Our strengths include sample size with 4,765 retrieval cycles and 24,908 embryos being utilized for primary outcome analysis and 1,174 embryos transferred via STEET analyzed for secondary outcomes. This study was done at a single center providing increased homogeneity among embryologist, culture variables, and medical protocols. To the best of our knowledge, this is the first report to assess the impact of the utilization of AI in PGT-A. Finally, both embryo biopsy and transfer data were studied which allows for speculation as to why OP/LBR increased and BPR decreased.

Limitations

The retrospective nature of this study is a limitation, and not all treatment or diagnostic attributes could be controlled for. Given the nature of the study design in addition to emerging and evolving technologies, not all groups had equal or comparable cohort sizes, particularly in the newest technology and older SART age groups. Specifically, the discrepancy between duration and the number of outcomes in the subjective NGS cohort can be attributed primarily to the fact that two PGT-A technologies were used during this period: aCGH and subjective NGS. In contrast, with integration of AI technologies, one hundred percent of cases were run on the respective technology that was clinically available to patients at that time. Additionally, PGT-A utilization rates increased significantly as the value of the technology became increasingly apparent. While trends here are encouraging, they will have to be revisited when more data becomes available. Additionally, the clinical outcome of embryos with more than two mosaic findings was not independently studied because these were assigned to the category of abnormal, therefore, not suitable for transfer. Although there is evidence that complex mosaic embryos have decreased implantation potential, information on this subject is limited. In addition, uterine factor or history of multiple pregnancy losses were not incorporated into this analysis. Furthermore, product of conception testing was not done routinely or data unavailable, which would provide valuable insights into potential false-negative rates (and differences) between technological approaches. Similarly, aneuploid embryos were not transferred, precluding the ability to determine the true false-positive rates of any of the technologies. Finally, due to small cohort sizes, age stratification of pregnancy outcomes was not performed. While it is possible that age stratification could modify interpretation of the data, comparable pregnancy outcomes have been shown across maternal age with euploid embryo transfer [21].
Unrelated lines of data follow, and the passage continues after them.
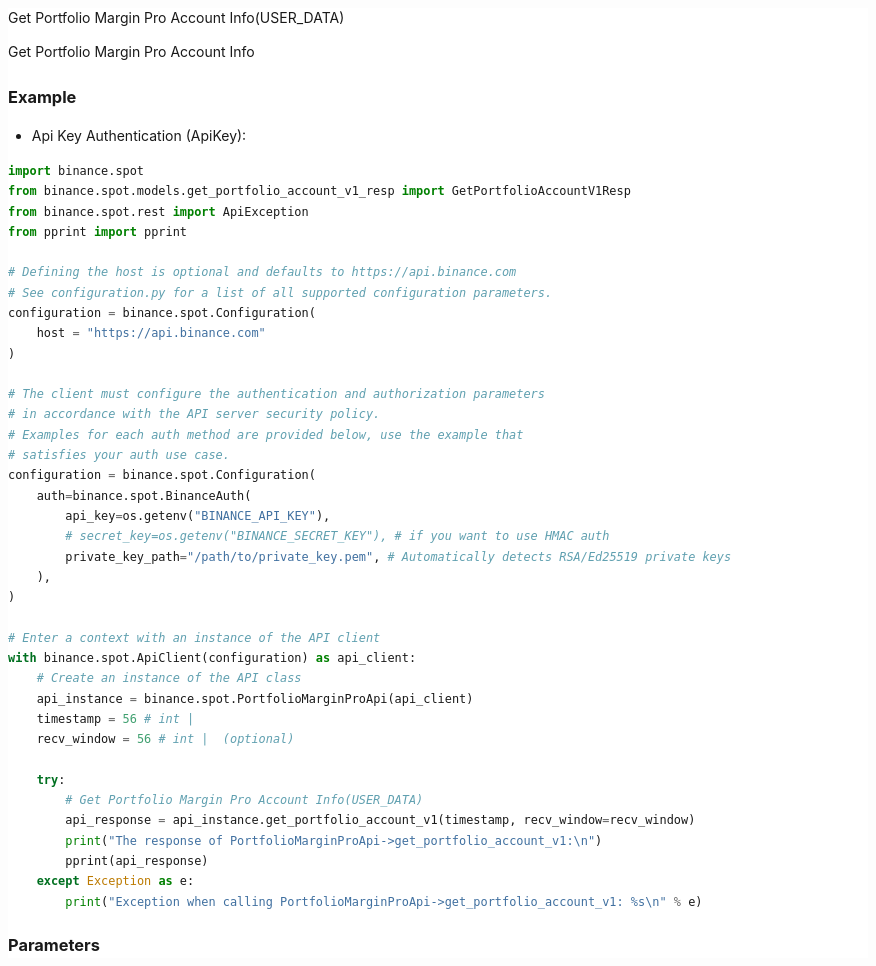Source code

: Get Portfolio Margin Pro Account Info(USER_DATA)

Get Portfolio Margin Pro Account Info

### Example

* Api Key Authentication (ApiKey):

```python
import binance.spot
from binance.spot.models.get_portfolio_account_v1_resp import GetPortfolioAccountV1Resp
from binance.spot.rest import ApiException
from pprint import pprint

# Defining the host is optional and defaults to https://api.binance.com
# See configuration.py for a list of all supported configuration parameters.
configuration = binance.spot.Configuration(
    host = "https://api.binance.com"
)

# The client must configure the authentication and authorization parameters
# in accordance with the API server security policy.
# Examples for each auth method are provided below, use the example that
# satisfies your auth use case.
configuration = binance.spot.Configuration(
    auth=binance.spot.BinanceAuth(
        api_key=os.getenv("BINANCE_API_KEY"),
        # secret_key=os.getenv("BINANCE_SECRET_KEY"), # if you want to use HMAC auth
        private_key_path="/path/to/private_key.pem", # Automatically detects RSA/Ed25519 private keys
    ),
)

# Enter a context with an instance of the API client
with binance.spot.ApiClient(configuration) as api_client:
    # Create an instance of the API class
    api_instance = binance.spot.PortfolioMarginProApi(api_client)
    timestamp = 56 # int | 
    recv_window = 56 # int |  (optional)

    try:
        # Get Portfolio Margin Pro Account Info(USER_DATA)
        api_response = api_instance.get_portfolio_account_v1(timestamp, recv_window=recv_window)
        print("The response of PortfolioMarginProApi->get_portfolio_account_v1:\n")
        pprint(api_response)
    except Exception as e:
        print("Exception when calling PortfolioMarginProApi->get_portfolio_account_v1: %s\n" % e)
```



### Parameters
In conclusion, this retrospective cohort study found that the implementation of AI 2.0 significantly improves OP/LBR and significantly decreases BPR when compared to subjective NGS for PGT-A. This is most likely due to increased accuracy of AI 2.0 in detecting euploidy, aneuploidy, simple mosaicism and triploidy embryos as seen in our results. Given that artificial intelligence generally produces stronger classifiers with increased data, larger, randomized and prospective studies are needed to confirm these findings.